◆ YOUR OBJECTIVE: When a line of the entries contains "pixels", please list that line.

◆ RECORDS PROVIDED:
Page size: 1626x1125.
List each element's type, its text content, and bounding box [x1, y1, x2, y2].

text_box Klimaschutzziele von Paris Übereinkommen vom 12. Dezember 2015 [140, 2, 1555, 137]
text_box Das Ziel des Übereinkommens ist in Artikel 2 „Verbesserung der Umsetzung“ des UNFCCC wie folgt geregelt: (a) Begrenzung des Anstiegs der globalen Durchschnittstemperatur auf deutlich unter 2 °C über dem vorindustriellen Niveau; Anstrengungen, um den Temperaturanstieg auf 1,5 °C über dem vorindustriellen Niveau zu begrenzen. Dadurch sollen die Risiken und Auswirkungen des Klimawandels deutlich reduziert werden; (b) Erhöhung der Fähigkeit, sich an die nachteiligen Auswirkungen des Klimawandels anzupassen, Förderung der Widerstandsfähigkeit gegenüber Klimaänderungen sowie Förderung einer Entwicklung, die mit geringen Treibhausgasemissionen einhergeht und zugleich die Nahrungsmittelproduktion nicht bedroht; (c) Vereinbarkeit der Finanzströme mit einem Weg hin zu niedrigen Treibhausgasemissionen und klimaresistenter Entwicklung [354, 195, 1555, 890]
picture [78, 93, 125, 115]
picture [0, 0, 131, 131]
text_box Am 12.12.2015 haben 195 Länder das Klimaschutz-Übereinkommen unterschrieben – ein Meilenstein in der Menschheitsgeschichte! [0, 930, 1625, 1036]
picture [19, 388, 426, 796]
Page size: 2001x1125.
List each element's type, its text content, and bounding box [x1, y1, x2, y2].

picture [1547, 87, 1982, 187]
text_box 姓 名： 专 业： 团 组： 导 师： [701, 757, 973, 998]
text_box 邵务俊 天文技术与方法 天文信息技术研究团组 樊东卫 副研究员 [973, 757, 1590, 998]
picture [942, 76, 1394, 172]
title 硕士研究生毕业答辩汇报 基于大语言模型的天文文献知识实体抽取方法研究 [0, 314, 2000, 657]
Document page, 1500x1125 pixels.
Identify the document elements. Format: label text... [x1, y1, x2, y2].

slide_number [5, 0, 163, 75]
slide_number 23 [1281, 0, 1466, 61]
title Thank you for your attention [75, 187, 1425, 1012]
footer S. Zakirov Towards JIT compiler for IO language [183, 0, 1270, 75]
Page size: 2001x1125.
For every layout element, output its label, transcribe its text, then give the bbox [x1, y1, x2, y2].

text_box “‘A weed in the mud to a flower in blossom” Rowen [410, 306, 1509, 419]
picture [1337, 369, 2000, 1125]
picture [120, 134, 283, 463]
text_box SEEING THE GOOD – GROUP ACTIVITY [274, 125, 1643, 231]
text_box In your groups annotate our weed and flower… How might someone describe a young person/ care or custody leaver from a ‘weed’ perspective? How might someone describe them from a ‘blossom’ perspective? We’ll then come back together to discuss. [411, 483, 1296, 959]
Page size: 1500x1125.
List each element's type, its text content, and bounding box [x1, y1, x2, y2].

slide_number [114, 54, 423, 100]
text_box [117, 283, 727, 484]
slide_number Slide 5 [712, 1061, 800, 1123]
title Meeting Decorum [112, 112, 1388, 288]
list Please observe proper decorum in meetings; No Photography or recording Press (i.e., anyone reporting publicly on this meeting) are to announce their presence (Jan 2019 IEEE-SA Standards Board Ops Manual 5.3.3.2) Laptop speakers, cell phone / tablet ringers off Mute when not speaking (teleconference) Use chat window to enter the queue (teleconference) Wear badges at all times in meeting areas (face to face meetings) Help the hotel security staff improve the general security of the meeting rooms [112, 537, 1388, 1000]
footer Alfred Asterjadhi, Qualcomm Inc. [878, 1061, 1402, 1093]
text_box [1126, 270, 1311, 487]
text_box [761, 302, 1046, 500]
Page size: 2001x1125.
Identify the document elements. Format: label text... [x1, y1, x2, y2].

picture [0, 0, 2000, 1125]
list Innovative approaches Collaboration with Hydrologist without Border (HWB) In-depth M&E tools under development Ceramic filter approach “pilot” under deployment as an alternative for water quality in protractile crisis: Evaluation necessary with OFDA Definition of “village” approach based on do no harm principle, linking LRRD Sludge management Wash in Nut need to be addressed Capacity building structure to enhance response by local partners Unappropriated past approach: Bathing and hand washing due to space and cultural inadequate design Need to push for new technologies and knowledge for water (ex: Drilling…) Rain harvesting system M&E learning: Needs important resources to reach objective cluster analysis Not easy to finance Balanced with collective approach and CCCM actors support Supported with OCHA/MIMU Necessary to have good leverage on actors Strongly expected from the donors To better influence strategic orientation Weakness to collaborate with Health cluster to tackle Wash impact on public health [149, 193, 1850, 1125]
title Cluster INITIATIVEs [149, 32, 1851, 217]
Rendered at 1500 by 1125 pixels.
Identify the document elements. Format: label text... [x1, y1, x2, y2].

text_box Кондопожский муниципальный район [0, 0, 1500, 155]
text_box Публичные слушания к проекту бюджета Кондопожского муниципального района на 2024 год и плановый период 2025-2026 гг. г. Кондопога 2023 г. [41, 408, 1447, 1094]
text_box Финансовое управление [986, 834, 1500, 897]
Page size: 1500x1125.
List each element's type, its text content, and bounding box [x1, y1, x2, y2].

◆ SOLUTION TO THE EXERCISE:
Document page, 1500x1125 pixels.
Rendered at 1500 by 1125 pixels.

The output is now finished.